Spaghetti Bolognese

Why would it have a French spelling? And why would it include Worcestershire sauce? And why would you bake it? The first time the Australian Women’s Weekly published a recipe for spaghetti bolognaise (aka spaghetti bolognese) it was just another casserole. But this was the forerunner of a dish that went on to become one of Australia’s dinner-time favourites.

Winter Suppers with spaghetti bologneseThe recipe appeared in the July 9 issue of the Weekly in 1952 as part of a feature on party suppers. “Winter suppers should be hot, simple and appetising,” they burbled. “Remember, cold nights and energetic dancing sharpen appetites.” Other dishes in the feature included Jambolaya (a sausage casserole with rice), Baked Corn and Sausage Casserole (without rice) and Macaroni Milanaise, which included “5 or 6 sheep’s tongues (cooked, skinned and chopped)”.

This was the Weekly’s 1952 recipe:

SPAGHETTI BOLOGNAISE

Quarter cup melted shortening, 1clove of garlic, ½  cup chopped onion,1 ½  lb. minced steak, llb. ripe tomatoes (or 1 16oz. tin tomatoes),’ 1 cup water or stock, 1 teaspoon Worcestershire sauce, salt and pepper to taste, pinch herbs, 1 pound spaghetti, 1 cup grated cheese, butter or substitute, tomato slices,

Cook finely minced garlic and onion in melted shortening until lightly browned. Drain off surplus shortening, add steak. Wash and chop tomatoes, add to meat mixture with water or stock, sauce, salt and pepper, and herbs. Cover closely and simmer 1 ½  hours or until meat is tender. Cook spaghetti in boiling salted water, drain and fold into meat mixture. Turn into greased ovenware dish (suitable for serving). Top with a thick layer of coarsely grated cheese, dot generously with butter or substitute. Add tomato slices to garnish. Bake in moderate oven until top is bubbly and brown. Serve piping hot. Sufficient for about 6 to 8 servings.

‘Authentic’ spaghetti Bolognese

In fact, there’s no such thing. The Italians insist that bolognese sauce, or ragù alla bolognese, should only be served with tagliatelle, a form of egg pasta. What’s more, the ribbons should be exactly 8mm wide. The official recipe for the ragu was determined by the Accademia Italiana della Cucina and notarised by the Bologna Chamber of Commerce in 1982. I wonder what those eminent signori would think of the Women’s Weekly version?

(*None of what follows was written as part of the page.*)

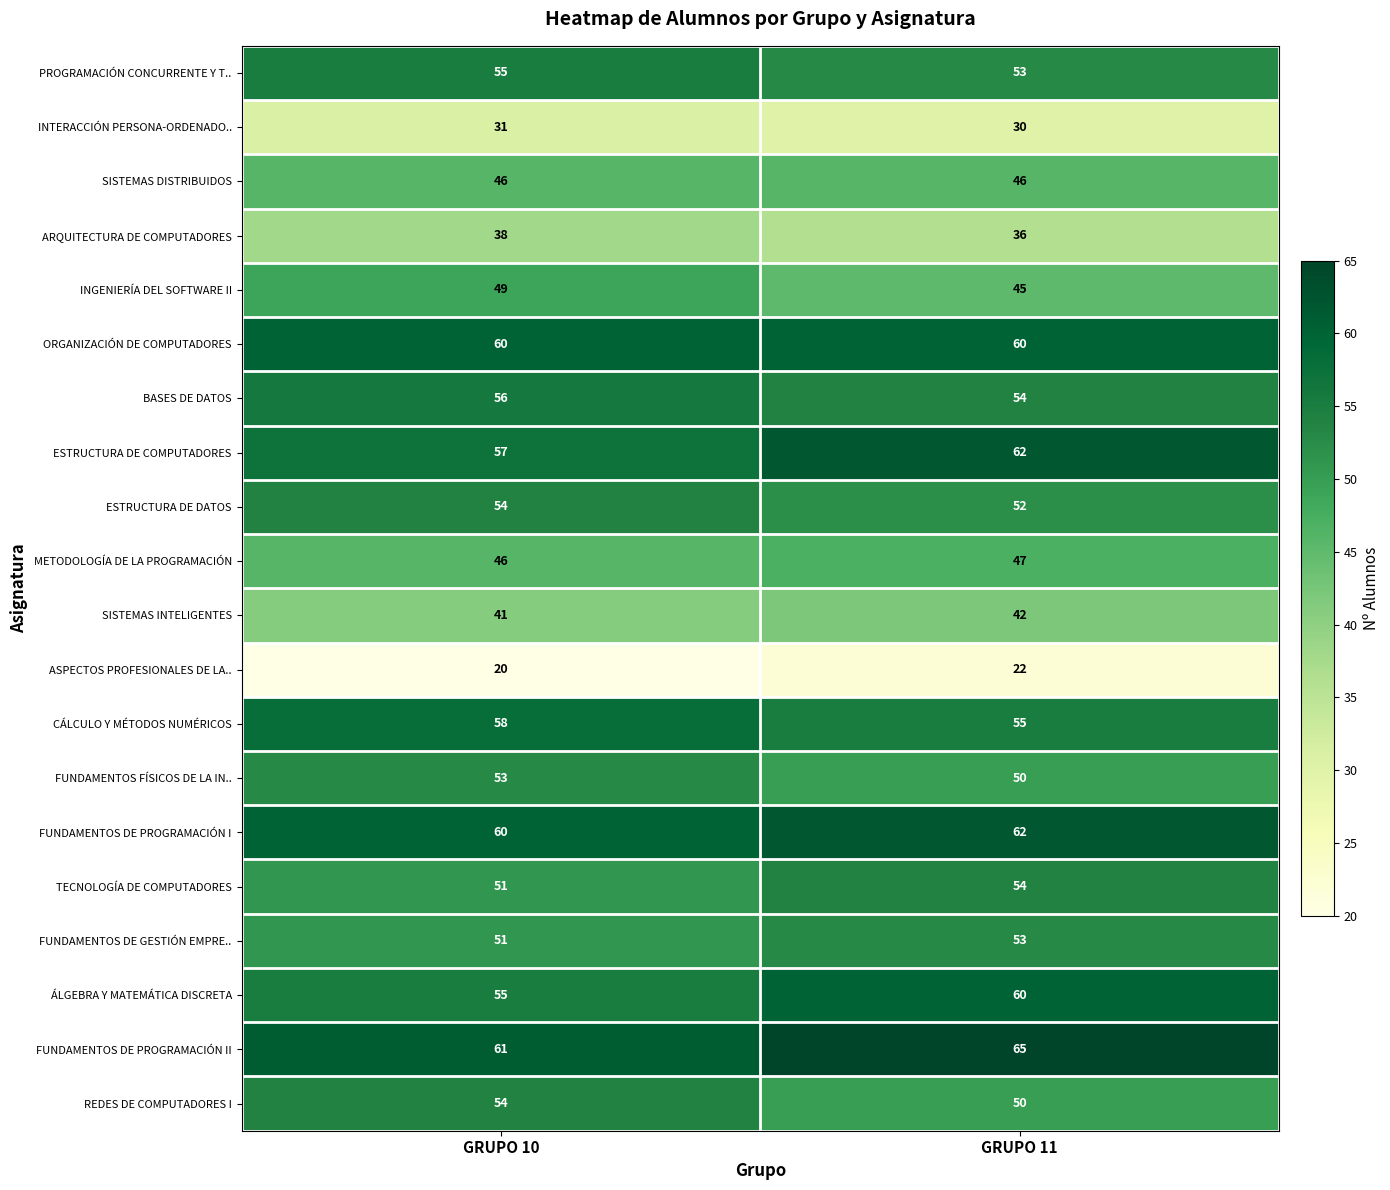

At which category is the sum across all series the highest?

GRUPO 11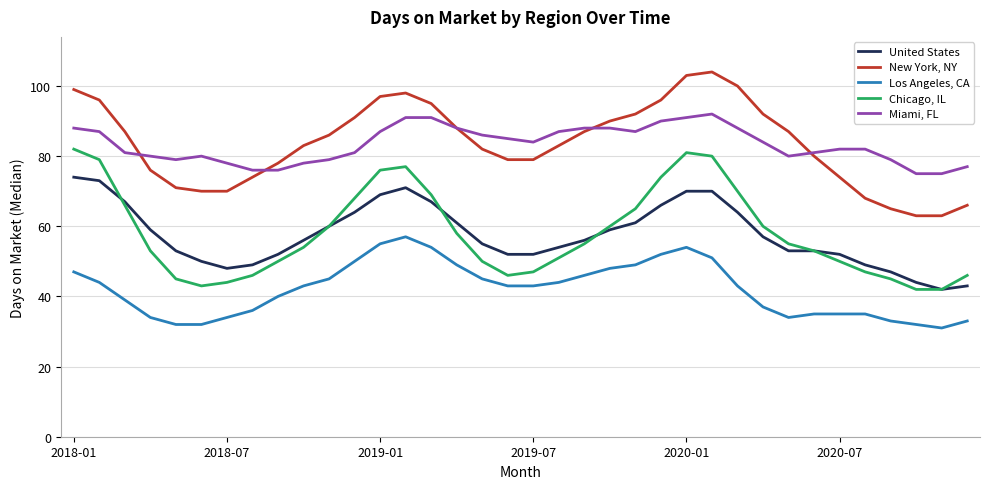

What is the greatest value displayed?

104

Of course, not knowing the approved recipe hasn’t stopped pretty much every cook in Australia from having a go at spaghetti bolognese. A survey by the Meat and Livestock people in 2009 found it was our third most preferred dish after steak and roast chicken. And more than a third of the people they spoke to prepared spag bol at least once a week.  They did another survey in 2012 and found that  94% of respondents cooked spaghetti bolognese  (which they, strangely, insisted on spelling ‘bolognaise’) often or sometimes.  It’s quick, it’s tasty, it’s cheap – so even if it’s not authentic, what’s not to love?